Based on my experience, I can share the following eight tips:

  1. Rely on System Verifications: Design your SOP to double-verify almost every step in the picking process, and you can loosen this later as needed. For example, utilize area pick verification flags to have users scan and verify LPN, quantity, item, etc. Count Back or Count Near Zero can also be used to count remaining inventory in a location in-line with picking.
  2. Touch Items Once: Focus on preventing errors during picking, and you won’t need further repacking, or shipping checking. Picked inventory should go on trucks touched only by pickers. Also, pick into shipping cartons instead of totes.
  3. Use Pre-Labeled Cartons: With modifications, you can enable relabeling system-generated carton numbers during cluster picking.
  4. Look for Family Groups: If you would like to make completing multi-line order picking via a short picking path, the norm and not the exception, then analyze how customers place orders to slot your pick faces and group your items. This can take time to complete but can be very rewarding, as it ultimately reduces travel distance, your picking enemy #1.

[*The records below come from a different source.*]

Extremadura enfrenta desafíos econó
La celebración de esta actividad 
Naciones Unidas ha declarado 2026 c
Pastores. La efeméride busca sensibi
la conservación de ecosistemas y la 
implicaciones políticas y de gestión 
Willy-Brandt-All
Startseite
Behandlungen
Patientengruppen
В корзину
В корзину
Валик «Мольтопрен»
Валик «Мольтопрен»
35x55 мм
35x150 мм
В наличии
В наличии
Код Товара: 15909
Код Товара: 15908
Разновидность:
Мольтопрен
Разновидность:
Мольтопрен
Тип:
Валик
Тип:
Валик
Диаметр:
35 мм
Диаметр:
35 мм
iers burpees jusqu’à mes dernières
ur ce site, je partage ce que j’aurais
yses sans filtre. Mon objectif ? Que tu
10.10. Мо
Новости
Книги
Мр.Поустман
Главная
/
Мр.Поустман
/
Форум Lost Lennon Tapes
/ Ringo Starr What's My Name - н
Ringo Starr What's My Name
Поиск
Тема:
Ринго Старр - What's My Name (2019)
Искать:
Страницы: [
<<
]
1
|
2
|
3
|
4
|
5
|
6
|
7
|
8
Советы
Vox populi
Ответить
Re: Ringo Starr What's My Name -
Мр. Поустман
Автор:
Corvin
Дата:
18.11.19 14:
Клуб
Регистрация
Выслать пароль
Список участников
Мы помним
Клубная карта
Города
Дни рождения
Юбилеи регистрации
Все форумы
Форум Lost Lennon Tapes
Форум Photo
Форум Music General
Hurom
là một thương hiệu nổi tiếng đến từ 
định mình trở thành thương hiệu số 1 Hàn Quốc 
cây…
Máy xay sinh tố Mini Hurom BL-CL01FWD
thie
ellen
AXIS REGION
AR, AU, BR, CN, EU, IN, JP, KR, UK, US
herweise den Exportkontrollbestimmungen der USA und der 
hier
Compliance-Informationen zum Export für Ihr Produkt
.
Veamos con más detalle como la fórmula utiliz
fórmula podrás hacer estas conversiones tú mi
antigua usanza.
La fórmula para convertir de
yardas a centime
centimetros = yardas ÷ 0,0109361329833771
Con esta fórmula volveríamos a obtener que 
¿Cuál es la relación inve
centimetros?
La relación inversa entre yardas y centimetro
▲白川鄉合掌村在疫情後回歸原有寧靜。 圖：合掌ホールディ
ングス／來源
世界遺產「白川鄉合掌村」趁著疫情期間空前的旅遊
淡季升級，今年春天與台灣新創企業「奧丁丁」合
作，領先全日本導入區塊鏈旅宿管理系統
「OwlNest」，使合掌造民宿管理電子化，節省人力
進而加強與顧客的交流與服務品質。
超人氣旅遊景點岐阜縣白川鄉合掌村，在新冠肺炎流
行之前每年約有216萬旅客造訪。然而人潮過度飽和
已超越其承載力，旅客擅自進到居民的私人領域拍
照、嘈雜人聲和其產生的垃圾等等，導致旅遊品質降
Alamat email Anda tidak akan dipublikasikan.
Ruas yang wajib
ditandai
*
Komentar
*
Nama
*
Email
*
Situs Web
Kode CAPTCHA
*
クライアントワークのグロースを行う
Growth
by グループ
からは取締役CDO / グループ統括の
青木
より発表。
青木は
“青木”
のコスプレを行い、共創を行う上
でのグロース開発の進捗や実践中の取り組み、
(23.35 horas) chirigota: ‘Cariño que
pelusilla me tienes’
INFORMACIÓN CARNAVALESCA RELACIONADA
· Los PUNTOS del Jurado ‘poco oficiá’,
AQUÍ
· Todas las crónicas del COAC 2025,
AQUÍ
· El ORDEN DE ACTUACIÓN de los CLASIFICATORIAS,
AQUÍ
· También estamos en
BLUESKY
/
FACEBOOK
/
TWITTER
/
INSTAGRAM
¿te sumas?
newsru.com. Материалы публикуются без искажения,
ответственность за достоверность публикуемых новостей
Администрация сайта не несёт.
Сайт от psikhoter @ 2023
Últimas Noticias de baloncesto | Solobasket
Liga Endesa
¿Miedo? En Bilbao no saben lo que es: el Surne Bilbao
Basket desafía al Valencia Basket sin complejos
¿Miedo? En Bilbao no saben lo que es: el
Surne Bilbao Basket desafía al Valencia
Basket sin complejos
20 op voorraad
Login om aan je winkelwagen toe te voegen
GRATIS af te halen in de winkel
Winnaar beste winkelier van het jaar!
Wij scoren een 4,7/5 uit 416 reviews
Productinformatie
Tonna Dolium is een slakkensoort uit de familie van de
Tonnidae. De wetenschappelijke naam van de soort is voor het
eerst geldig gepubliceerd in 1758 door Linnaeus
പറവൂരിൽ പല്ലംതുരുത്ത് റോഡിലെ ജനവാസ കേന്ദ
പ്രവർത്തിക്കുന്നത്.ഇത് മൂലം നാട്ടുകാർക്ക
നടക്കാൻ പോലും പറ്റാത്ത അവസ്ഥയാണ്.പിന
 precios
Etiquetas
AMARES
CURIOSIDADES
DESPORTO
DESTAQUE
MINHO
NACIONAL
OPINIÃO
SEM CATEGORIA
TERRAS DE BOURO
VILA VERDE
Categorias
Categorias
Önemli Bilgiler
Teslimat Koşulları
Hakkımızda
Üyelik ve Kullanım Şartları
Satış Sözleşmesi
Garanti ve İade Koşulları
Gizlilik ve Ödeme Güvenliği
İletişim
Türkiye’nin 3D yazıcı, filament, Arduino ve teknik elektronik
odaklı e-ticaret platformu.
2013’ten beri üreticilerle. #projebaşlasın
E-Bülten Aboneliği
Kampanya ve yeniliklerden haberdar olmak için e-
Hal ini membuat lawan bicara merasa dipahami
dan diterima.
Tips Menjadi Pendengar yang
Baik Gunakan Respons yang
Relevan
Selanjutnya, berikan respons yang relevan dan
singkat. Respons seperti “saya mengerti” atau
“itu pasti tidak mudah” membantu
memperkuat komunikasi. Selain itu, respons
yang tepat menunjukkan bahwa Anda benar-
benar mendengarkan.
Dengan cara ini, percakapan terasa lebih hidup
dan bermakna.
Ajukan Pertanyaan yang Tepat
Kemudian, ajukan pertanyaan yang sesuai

  5. Pick your Smallest Unit of Measure (UOM) First: You don’t want your easily picked full cases waiting for your time-consuming picks. Let the smaller picks lead the bigger picks.
  6. Consider Using Bulk Cluster Picking Instead of Cluster Picking: Bulk Cluster Picking provides the ability to scan a bath of carton (like cluster picking) but walk to every distinct location in the batch precisely one time. When you pick out of an area, you will scan the entire quantity needed for all of the cartons at one time instead of having to scan each pick individually. This is available in BlueYonder’s WMS (JDA) 2004.2 and up.
  7. Consider using Bulk Picking (new in 2012.1): This enables picking higher UOM, which fulfills multiple orders with a single pick. This not only frees up labor by combining the demand of multiple shipments into a single pick and reduces travel distance, but it can also reduce the number of replenishments to the pick face.
  8. Consider using Pick Stealing (introduced in 2008.1): Newly received inventory may sometimes represent an alternate source for picks that have yet to begin. Picks sourcing from interior storage could then be redirected to source from the receiving area instead. If the receiving area is adjacent to the picks’ destination, this redirection will reduce product movement and therefore improve operational efficiency. Keep in mind that cross-docking takes precedence over pick stealing, given that the former is pre-planned, and the latter is an ad-hoc process.